» **TEXTE FOURNI**
Un double enjeu pour Édouard Philippe
Le maire sortant du Havre, Édouard Philippe, a officiellement lancé sa campagne pour les municipales de 2026, mais derrière cette candidature se profile déjà l'ombre de la présidentielle. Dans un contexte de crise de la démocratie locale, son échec au Havre pourrait compromettre ses ambitions nationales.
Une stratégie risquée
« Si je ne réussis pas à convaincre les Havrais qui me connaissent, je ne serai pas dans la meilleure position pour convaincre les Français », a-t-il reconnu, soulignant l'importance symbolique de cette élection. Pourtant, certains habitants expriment leurs doutes : « Avoir une tête de liste qui pourrait délaisser la ville pour des ambitions nationales, cela ne me convainc pas », estime un électeur.
La gauche unie contre Philippe
Face à lui, la gauche se mobilise. Jean-Paul Lecoq, député communiste, accuse Philippe d'utiliser la ville comme « marchepied » pour sa carrière. La France insoumise, quant à elle, promet une union de la gauche au second tour pour le battre. « On doit battre Édouard Philippe, donc on mettra toutes les dispositions en place pour le faire », déclare Charlotte Boulogne, candidate LFI.

» **CONSIGNE 1**
D'après le texte fourni, quelle fonction occupe Jean-Paul Lecoq ?
» **CONSIGNE 2**
Recopiez le passage du texte fourni compris entre « Une stratégie risquée » et « Boulogne, candidate LFI. », bornes incluses.

» **EXTRAIT DE DONNÉES**
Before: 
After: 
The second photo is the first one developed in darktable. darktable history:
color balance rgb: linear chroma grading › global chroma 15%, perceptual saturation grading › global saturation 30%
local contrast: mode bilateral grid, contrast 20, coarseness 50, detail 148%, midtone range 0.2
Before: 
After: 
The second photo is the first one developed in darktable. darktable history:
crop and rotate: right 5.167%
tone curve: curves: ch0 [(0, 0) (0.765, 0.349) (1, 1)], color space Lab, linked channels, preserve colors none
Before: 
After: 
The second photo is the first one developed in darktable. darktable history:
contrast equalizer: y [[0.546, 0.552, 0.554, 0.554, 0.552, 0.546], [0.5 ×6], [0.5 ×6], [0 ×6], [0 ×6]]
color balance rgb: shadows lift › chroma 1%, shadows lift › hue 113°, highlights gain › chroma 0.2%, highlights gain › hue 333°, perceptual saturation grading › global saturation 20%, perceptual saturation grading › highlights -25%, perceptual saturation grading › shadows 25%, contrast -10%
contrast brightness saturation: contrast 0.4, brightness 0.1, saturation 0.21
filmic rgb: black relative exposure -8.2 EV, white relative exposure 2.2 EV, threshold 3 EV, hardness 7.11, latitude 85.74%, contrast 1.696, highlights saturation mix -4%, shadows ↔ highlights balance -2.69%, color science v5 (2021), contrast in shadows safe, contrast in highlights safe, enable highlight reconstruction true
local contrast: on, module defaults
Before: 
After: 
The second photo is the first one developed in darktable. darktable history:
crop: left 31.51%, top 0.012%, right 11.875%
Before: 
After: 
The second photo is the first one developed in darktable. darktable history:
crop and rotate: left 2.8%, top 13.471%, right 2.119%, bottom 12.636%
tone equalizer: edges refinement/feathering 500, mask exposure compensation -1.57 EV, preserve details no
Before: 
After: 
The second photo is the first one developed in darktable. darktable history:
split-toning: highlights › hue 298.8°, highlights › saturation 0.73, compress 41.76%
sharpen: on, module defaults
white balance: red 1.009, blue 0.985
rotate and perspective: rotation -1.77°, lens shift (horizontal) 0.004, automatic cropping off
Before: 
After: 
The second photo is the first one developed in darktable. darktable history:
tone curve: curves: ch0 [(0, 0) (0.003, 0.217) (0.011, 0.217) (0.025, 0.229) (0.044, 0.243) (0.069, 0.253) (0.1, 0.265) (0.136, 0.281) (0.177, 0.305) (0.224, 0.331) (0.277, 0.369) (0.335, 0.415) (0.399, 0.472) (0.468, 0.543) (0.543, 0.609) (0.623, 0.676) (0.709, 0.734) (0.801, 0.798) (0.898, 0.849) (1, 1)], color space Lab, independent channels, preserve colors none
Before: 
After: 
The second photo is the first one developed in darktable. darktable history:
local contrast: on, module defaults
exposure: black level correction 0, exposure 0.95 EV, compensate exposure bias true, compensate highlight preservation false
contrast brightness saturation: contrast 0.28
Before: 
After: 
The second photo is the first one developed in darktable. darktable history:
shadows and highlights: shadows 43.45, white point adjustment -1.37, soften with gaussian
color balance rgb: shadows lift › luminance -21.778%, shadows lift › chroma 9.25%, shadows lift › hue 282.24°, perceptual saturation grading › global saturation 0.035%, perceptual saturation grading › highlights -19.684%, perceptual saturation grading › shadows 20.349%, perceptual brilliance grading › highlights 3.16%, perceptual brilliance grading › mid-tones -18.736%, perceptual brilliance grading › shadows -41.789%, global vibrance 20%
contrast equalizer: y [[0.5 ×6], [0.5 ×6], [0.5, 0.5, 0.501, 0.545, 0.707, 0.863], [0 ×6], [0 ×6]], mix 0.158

» **CORRIGÉ 1**
Il est député communiste.

» **CORRIGÉ 2**
Une stratégie risquée
« Si je ne réussis pas à convaincre les Havrais qui me connaissent, je ne serai pas dans la meilleure position pour convaincre les Français », a-t-il reconnu, soulignant l'importance symbolique de cette élection. Pourtant, certains habitants expriment leurs doutes : « Avoir une tête de liste qui pourrait délaisser la ville pour des ambitions nationales, cela ne me convainc pas », estime un électeur.
La gauche unie contre Philippe
Face à lui, la gauche se mobilise. Jean-Paul Lecoq, député communiste, accuse Philippe d'utiliser la ville comme « marchepied » pour sa carrière. La France insoumise, quant à elle, promet une union de la gauche au second tour pour le battre. « On doit battre Édouard Philippe, donc on mettra toutes les dispositions en place pour le faire », déclare Charlotte Boulogne, candidate LFI.